Travor von Stein heard of the story of a woman named Marion Stokes who spent decades recording television shows, tape after tape, in her home. "I just sort of tingled," he says. "I understood this woman a little bit."

Von Stein also had somewhat a hoarding impulse, though most of what he kept was digital. And since he believed in Stokes' mission “from one kindred spirit to another," he says, "I thought we had to do it justice."

He then became a volunteer at the Internet Archive, a nonprofit organization that plans to digitize and make public the 40,000 tapes Stokes left behind when she passed away in 2012. He's spent six weeks immersed the first of those recordings: About 60 episodes of Input, a television show that Stokes (then Marion Metelits) co-produced between 1968 and 1971 for a local CBS Network affiliate.
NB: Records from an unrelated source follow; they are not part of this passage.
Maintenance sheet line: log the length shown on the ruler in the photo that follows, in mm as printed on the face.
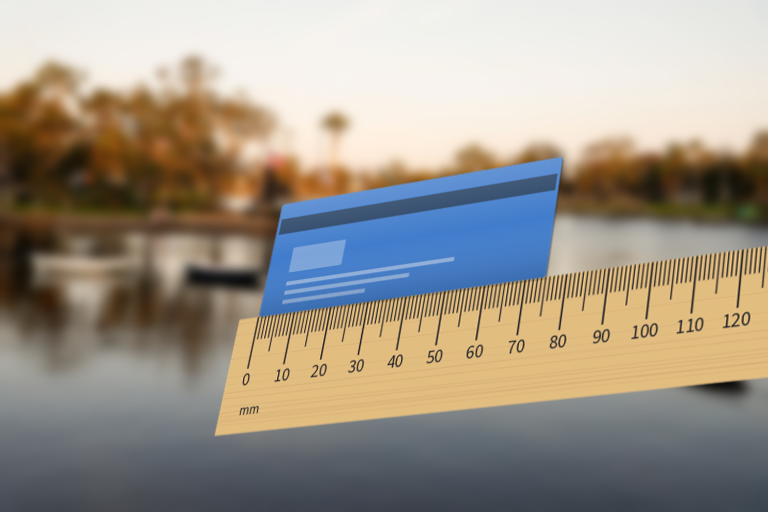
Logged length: 75 mm
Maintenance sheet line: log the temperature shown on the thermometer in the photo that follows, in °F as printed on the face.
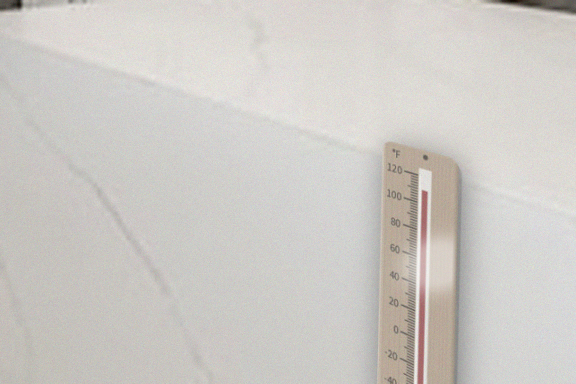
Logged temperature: 110 °F
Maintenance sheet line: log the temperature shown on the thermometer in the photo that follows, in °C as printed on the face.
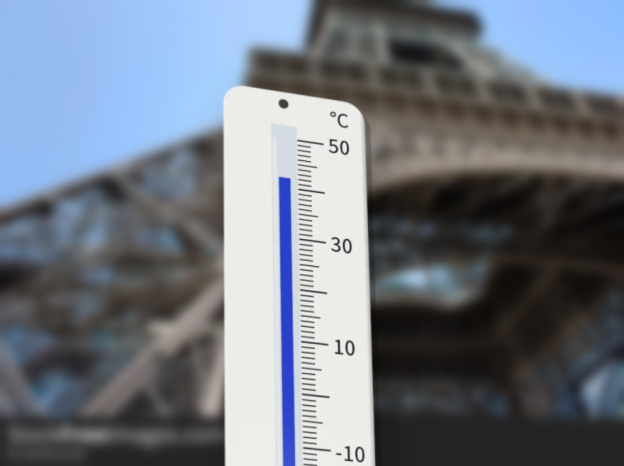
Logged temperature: 42 °C
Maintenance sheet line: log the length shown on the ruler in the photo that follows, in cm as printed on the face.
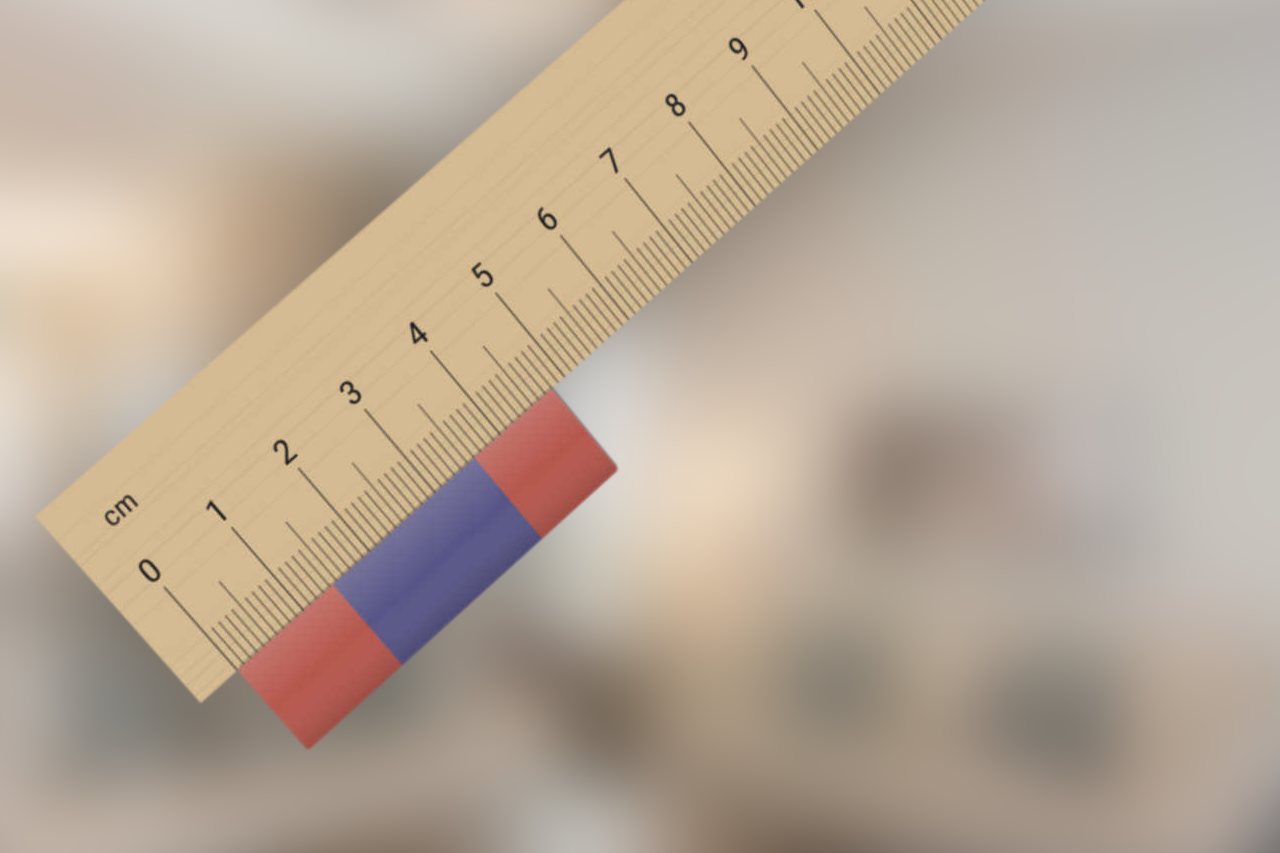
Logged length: 4.8 cm
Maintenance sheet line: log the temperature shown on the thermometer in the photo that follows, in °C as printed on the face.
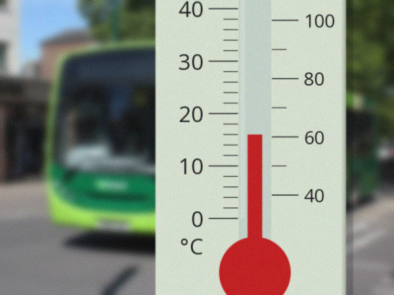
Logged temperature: 16 °C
Those episodes are now on the Internet Archive website for anyone to download.



Making Input publicly available is only a very small first step toward completing the massive task the Internet Archive took on when it accepted Stokes’s collection. To preserve the tapes, each one needs to be played back on a cassette reader, which takes time. In addition to preserving the actual footage, people have to input meta-data that can help other people explore the footage. Simply cataloging 537 VHS tapes on a spreadsheet for a sample inventory took an Internet Archive employee about 16 hours.

Many of the tapes are recorded on Betamax tapes, and the machines that can play them are almost extinct: “There are a limited set of those available in the universe,” explains Roger Macdonald, the director of the Internet Archive’s Television arm. “So we’ve started trolling eBay and the like, keeping an eye out for them, starting to purchase them and looking for people who can repair them.”

Macdonald estimates that digitizing the collection will cost more than $500,000, and most of that money still needs to be raised. The Archive is currently relying mostly on volunteers like von Stein.